In June last year, I wrote about proposals for a Neo-Regency-style redevelopment of the Sackville Hotel site on the Hove seafront.

After writing about my objections to the project, it’s no secret that I was vehemently against what was proposed. And after campaigning against the plans and speaking against them at the subsequent meeting of the Planning Meeting, I was no doubt the developers’ least favourite individual when they were turned down. I stand by my decision to fight the scheme though as I felt that pastiche in a flagship position on the glorious Hove seafront would make us an international laughing stock. Most people with any sort of passion for serious architecture agreed.

To give some background, the famous Sackville Hotel represented the best of the Edwardian period. It began as The Lawns in 1904 as a terrace of four ornate townhouses. The houses had become a hotel by the 1920s which, after several name changes, became the Sackville Hotel. Its owners announced refurbishment plans in 2004 with the objective of turning what had become a somewhat sorry-looking structure back into a five-star establishment. Tragically, it collapsed in 2006 during renovations and the rest is history. So what do I think of the latest offering from the developers’ architect, Alan Phillips?

In keeping with what once stood proudly where there is now just rubble, a terrace of five seven-storey houses is proposed for the front of the site on Kingsway which faces the sea, and a detached ‘villa’ containing four flats for the side of the site on Sackville Gardens. Parking beneath the proposed development, called Sackville Terrace, is accessed from Sackville Gardens. To utterly simplify its style, the scheme is not completely dissimilar to the Van Alen Building on the Kemp Town seafront (by Peter Rutter of PRC, the firm behind Taylor Wimpey’s Royal Alexandra Hospital demolition scheme).

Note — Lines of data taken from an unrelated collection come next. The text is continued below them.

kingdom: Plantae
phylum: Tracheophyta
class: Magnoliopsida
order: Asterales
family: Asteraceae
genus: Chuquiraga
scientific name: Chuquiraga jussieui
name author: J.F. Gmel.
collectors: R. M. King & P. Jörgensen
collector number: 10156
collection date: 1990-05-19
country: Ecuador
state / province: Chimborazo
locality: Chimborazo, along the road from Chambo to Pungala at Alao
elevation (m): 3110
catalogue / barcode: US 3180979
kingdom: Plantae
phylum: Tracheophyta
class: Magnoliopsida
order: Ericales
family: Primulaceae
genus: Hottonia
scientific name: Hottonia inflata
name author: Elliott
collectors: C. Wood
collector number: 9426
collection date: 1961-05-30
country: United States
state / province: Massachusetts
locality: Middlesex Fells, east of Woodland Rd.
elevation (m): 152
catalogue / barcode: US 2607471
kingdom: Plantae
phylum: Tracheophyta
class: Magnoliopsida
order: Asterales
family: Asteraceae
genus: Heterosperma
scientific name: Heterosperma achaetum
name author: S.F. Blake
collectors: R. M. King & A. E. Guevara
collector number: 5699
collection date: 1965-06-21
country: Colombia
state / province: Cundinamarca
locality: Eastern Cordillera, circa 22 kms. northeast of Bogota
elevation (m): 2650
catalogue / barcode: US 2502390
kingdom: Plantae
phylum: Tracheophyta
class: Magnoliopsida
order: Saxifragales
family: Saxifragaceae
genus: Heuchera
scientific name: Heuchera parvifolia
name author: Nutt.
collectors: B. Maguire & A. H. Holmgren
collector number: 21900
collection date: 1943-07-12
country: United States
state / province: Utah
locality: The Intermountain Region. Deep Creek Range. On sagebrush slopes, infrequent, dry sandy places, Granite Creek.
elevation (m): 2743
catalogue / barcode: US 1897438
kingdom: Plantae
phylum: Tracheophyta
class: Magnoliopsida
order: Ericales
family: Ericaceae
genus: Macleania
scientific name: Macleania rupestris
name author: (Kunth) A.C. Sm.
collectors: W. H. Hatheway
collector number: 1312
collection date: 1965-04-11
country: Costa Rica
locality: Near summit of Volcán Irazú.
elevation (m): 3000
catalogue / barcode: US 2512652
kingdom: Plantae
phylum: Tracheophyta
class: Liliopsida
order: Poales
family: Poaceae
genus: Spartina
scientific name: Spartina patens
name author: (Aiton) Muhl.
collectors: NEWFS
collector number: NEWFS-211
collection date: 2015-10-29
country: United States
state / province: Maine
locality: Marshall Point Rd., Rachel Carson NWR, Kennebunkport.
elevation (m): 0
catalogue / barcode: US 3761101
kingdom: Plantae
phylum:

Well, to say that I am delighted would be something of an understatement. My objection to the Neo-Regency plan was always to the idea that it is somehow acceptable to put facades from a bygone era onto the front of a modern block. We should be pushing forward the boundaries of architectural design. This proposal passes the test and will be getting my backing.

‘Fitting in’ can be crucial to a successful scheme but standing out for the right reasons, whilst being understanding of the neighbours, is far more important.